Born into a wealthy Monterey family in 1808, when California still was under Spanish rule, Vallejo became a Mexican army officer and led several victorious expeditions against California Indians. Even though he rose to become military commander of Northern California, Vallejo was critical of the autocratic Mexican government. He supported the idea of an independent California, and saw the area's "liberation" during the Mexican War as a welcome change.
Despite this, Vallejo was imprisoned at Sutters' Fort by Gen. John C. Fremont for several months during the fighting, and lost hundreds of thousands of dollars in damage to his estates.
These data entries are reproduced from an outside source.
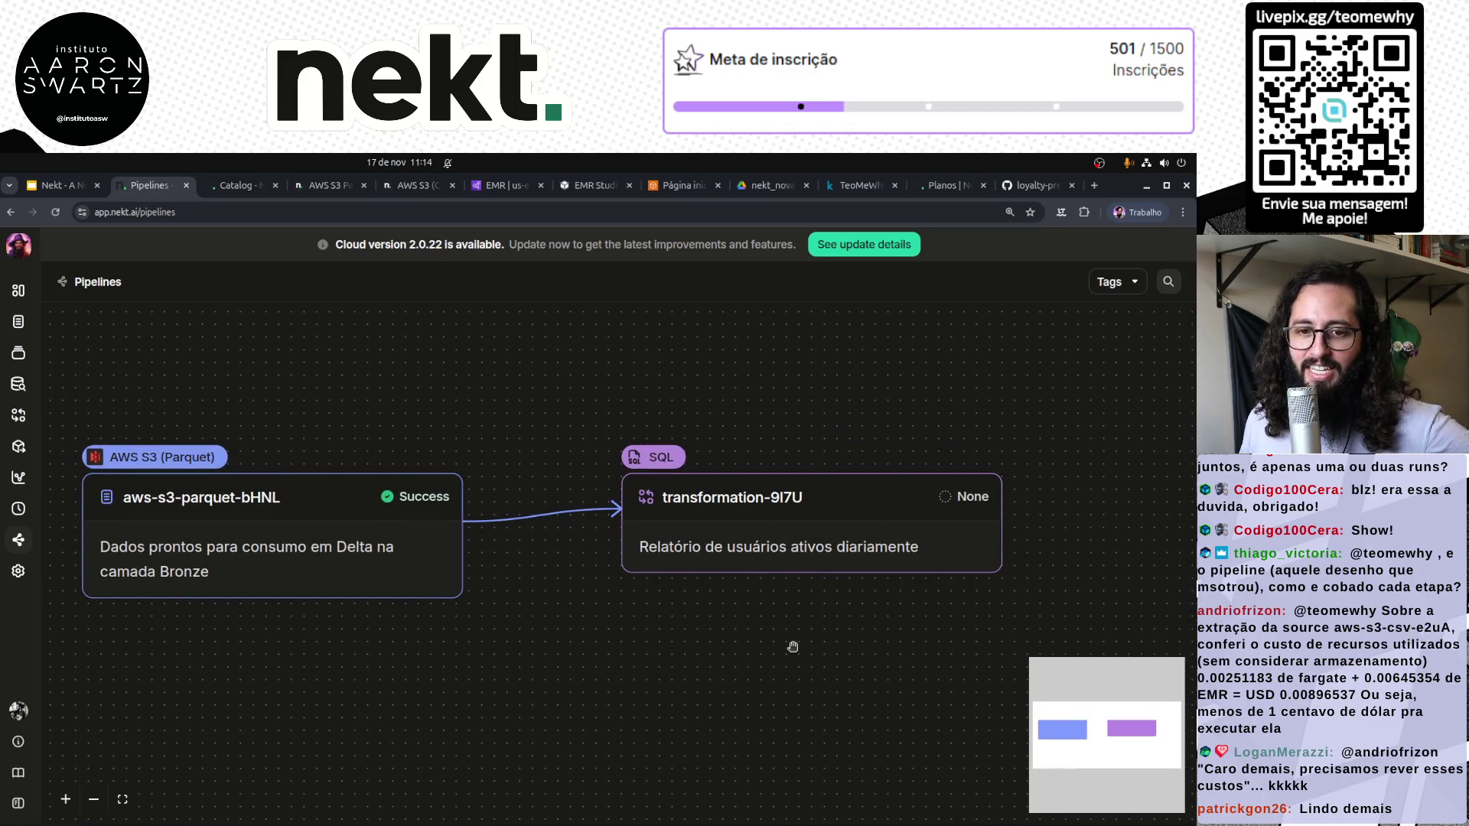
left_click(19, 416)
left_click(22, 385)
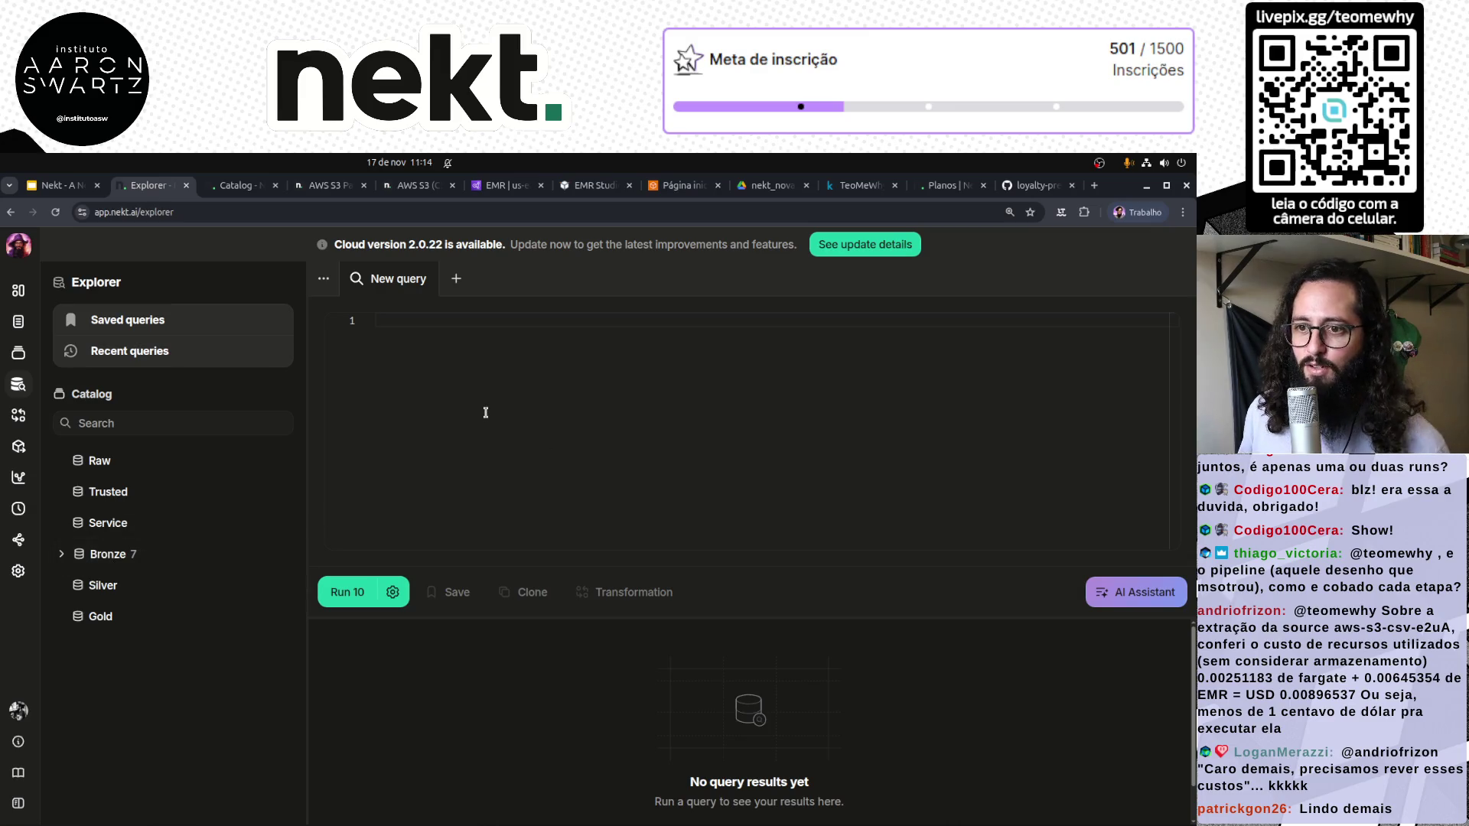
Look over the dau.sql file on GitHub
left_click(1036, 185)
left_click(513, 459)
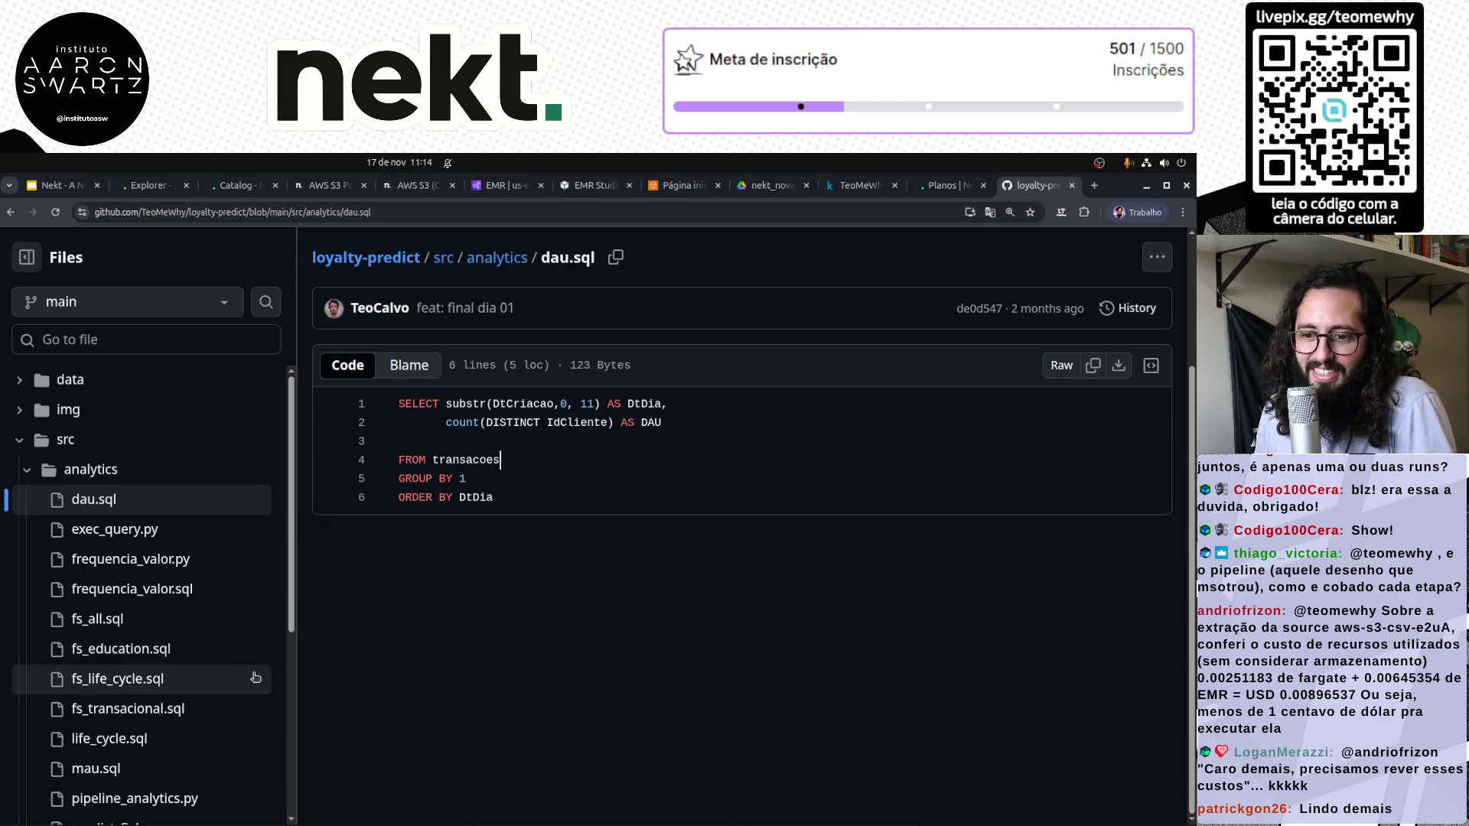
scroll(179, 674, "down", 2)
After the war, Vallejo was one of a handful of Californios to become a delegate to the constitutional convention, and later was elected to the state Senate.
Like most other Californios, however, Vallejo's claim to vast land holdings was washed away by the flood of 49ers. By the time he died in 1890, he was left with a modest 200-acre ranch near Sonoma. But he did not die bitter.
"The inhabitants of California," he wrote in his memoirs, "have no reason to complain of the change of government, for if the rich have lost thousands of horses and cattle, the poor have been bettered in condition."